# Study text:
Segment Open
When I grow up, I want to be Patsy Detamore.
She is 87, lives in Plant City, has graying curls and a perfect pink manicure. When I met her, she lay in a patient room at Tampa General Hospital, a pack of white-coated young doctors huddled around her battered, swollen, bandaged ankle, muttering to themselves.
The ankle was, to use a non-medical term, shattered, though not due to a slip in the tub nor the tip of a cane badly placed on a throw rug. Mrs. Detamore had been, in point of fact, skydiving, which may have had something to do with the doctors' mutterings.
Here is how she tells it: She was in the plane June 3, tethered to the instructor for the tandem jump, leaping out at 7,000 feet over the earth, except something went wrong and her ankle smashed against the metal of the plane and they went all the way down that way. She makes it sound like an adventure.
Well, she had broken a bone or two before. In judo, which she took up at the age of 39.
Her three daughters were against an entry for "skydiving" on Mrs. Detamore's bucket list. Two thought it was a bad idea, and the third wanted mom to wait until they could jump together. This daughter she refers to as her Bad Influence.
So how do you end up three years shy of 90 with the chutzpah to jump out of a plane?
In her small hospital room, she described a life that sounded like it was out of a novel. Raised on the family ranch in Montana, she grew up independent and hiked all day "knowing I would never see another person." Her father gave her a rifle when she was 14. When she shot her first chipmunk, he said she would have to eat what she killed. That stayed with her.
Segment Closed
Return the complete text about Patsy Detamore's skydiving injury word for word. Rely solely on the information in the text provided.

# Study material:
Segment Open
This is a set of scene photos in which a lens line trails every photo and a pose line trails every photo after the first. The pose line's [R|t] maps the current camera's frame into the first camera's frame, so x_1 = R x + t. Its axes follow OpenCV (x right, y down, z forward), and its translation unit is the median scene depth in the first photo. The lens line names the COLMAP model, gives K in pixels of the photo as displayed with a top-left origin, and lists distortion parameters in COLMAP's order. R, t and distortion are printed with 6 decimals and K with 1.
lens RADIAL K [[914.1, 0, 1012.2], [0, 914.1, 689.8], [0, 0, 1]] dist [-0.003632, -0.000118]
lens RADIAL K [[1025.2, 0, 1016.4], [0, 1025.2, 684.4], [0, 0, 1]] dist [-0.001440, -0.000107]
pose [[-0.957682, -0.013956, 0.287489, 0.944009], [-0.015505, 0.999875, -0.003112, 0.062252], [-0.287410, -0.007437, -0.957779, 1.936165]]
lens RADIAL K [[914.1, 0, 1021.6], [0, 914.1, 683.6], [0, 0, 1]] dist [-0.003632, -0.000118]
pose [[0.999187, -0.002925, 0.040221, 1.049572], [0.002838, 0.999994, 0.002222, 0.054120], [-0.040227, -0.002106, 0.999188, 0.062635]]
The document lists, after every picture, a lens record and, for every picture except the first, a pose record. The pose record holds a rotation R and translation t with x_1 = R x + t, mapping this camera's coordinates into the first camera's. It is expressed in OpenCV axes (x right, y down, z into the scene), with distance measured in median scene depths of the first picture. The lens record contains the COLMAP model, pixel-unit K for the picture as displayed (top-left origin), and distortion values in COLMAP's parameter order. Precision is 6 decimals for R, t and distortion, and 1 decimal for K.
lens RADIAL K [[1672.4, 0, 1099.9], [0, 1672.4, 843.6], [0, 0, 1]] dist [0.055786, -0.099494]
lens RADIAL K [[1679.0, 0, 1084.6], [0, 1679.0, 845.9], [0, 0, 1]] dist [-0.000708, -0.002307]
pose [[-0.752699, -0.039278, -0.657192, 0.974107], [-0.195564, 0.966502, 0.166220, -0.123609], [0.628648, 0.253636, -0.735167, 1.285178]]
Segment Closed
# Reply to the task:
When I grow up, I want to be Patsy Detamore.
She is 87, lives in Plant City, has graying curls and a perfect pink manicure. When I met her, she lay in a patient room at Tampa General Hospital, a pack of white-coated young doctors huddled around her battered, swollen, bandaged ankle, muttering to themselves.
The ankle was, to use a non-medical term, shattered, though not due to a slip in the tub nor the tip of a cane badly placed on a throw rug. Mrs. Detamore had been, in point of fact, skydiving, which may have had something to do with the doctors' mutterings.
Here is how she tells it: She was in the plane June 3, tethered to the instructor for the tandem jump, leaping out at 7,000 feet over the earth, except something went wrong and her ankle smashed against the metal of the plane and they went all the way down that way. She makes it sound like an adventure.
Well, she had broken a bone or two before. In judo, which she took up at the age of 39.
Her three daughters were against an entry for "skydiving" on Mrs. Detamore's bucket list. Two thought it was a bad idea, and the third wanted mom to wait until they could jump together. This daughter she refers to as her Bad Influence.
So how do you end up three years shy of 90 with the chutzpah to jump out of a plane?
In her small hospital room, she described a life that sounded like it was out of a novel. Raised on the family ranch in Montana, she grew up independent and hiked all day "knowing I would never see another person." Her father gave her a rifle when she was 14. When she shot her first chipmunk, he said she would have to eat what she killed. That stayed with her.